EXCERPT >>
Should Clinical Trials of antivirals remain on the table in ME/CFS

Association of viruses with ME/CFS have been investigated for nearly half a century with mixed results. However, more recently, pilot studies with subgroups of ME/CFS patients have shown that specific antivirals work for specific subgroups of patients. The question remains however, if you don't know what causes a disease can you treat it anyway?

The news that the authors of a 2009 Science paper linking a retrovirus, XMRV, with Chronic Fatigue Syndrome (ME/CFS) have partially retracted their paper went viral in the last 48 hours. This had been building for months as negative XMRV study followed negative study as other researchers attempted to replicate the results of Lombardi et al and failed. But the original researchers stuck to their guns supported by a large group of patients desperate for answers. Many viruses have been associated with subgroups of patients and many researchers continue to suspect an infectious connection, so why was a retrovirus specifically so appealing? After all, most people would rather not have a disease caused by a retrovirus.

Dataset items

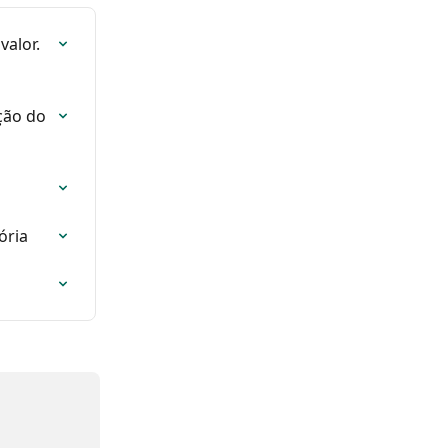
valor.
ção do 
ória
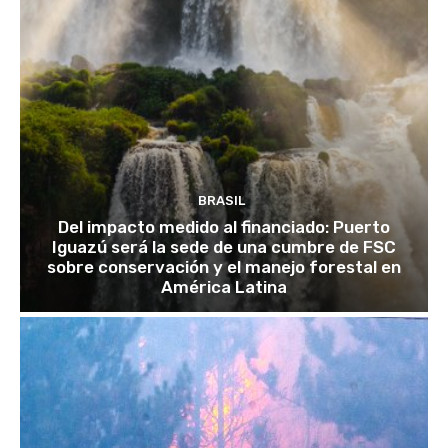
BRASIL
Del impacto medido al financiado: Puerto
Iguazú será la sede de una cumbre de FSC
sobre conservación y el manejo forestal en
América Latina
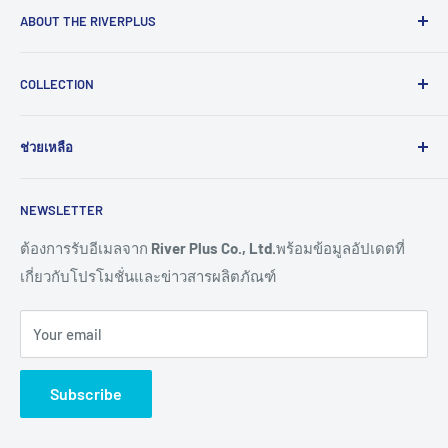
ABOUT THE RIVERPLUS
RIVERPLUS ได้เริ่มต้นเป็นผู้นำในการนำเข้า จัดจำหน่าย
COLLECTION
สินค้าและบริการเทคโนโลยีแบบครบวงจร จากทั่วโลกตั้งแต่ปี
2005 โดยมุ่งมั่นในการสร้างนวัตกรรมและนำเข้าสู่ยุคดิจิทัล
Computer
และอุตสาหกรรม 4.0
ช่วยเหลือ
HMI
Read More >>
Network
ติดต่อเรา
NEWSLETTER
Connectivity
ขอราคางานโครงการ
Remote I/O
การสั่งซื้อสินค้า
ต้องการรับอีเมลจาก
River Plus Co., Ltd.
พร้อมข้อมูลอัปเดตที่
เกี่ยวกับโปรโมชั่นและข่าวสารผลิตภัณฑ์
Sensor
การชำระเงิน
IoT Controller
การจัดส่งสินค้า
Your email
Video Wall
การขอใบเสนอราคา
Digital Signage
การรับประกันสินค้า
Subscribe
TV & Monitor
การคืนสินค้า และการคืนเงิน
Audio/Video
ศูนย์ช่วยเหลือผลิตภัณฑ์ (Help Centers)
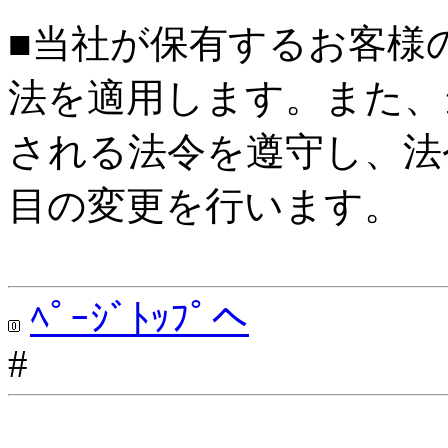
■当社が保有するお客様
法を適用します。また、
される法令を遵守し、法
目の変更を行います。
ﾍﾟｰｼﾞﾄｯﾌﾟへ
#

--

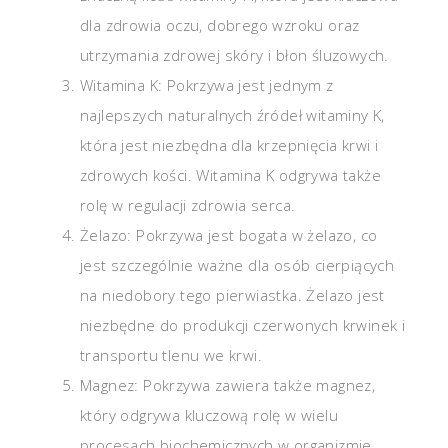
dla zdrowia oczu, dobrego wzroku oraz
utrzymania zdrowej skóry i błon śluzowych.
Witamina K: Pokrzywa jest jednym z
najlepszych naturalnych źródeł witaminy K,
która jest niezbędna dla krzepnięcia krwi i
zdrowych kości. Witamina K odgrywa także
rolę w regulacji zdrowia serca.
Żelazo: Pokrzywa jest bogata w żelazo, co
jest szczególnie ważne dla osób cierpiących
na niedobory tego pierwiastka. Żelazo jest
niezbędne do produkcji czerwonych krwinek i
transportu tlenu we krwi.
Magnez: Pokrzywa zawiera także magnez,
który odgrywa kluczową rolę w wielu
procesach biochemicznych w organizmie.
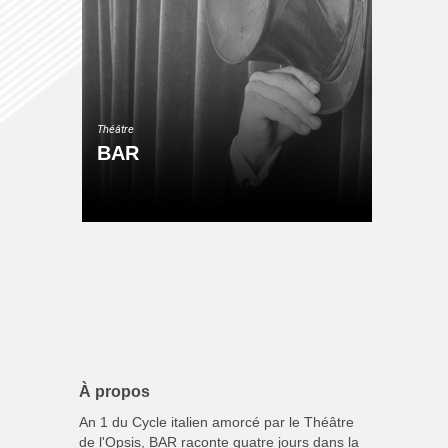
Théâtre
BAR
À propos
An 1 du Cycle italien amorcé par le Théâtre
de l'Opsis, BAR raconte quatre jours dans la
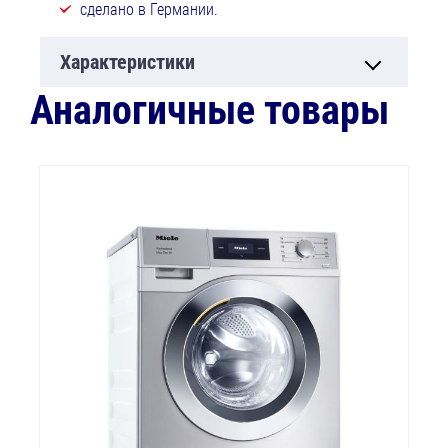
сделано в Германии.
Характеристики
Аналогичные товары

...

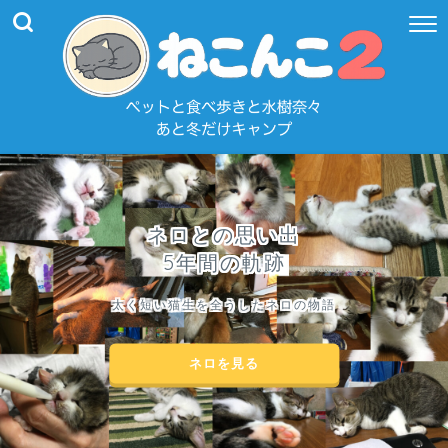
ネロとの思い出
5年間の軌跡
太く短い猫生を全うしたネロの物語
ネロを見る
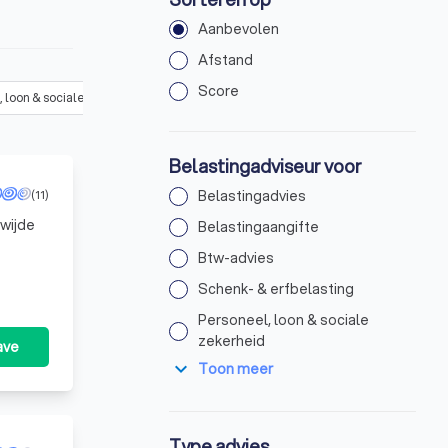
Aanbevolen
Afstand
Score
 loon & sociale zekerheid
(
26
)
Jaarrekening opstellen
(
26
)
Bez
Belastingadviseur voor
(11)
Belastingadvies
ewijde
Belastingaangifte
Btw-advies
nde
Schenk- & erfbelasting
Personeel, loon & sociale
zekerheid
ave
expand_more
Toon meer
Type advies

TASK OBJECTIVE >>
Please answer these questions from the ME/CFS antivirals excerpt:
1. For roughly how long have links between viruses and ME/CFS been investigated?
2. In what year did the Science paper linking XMRV with ME/CFS appear?
3. What kind of virus is XMRV?

OUTPUT FOR THIS EXERCISE >>
1. Nearly half a century.
2. 2009.
3. A retrovirus.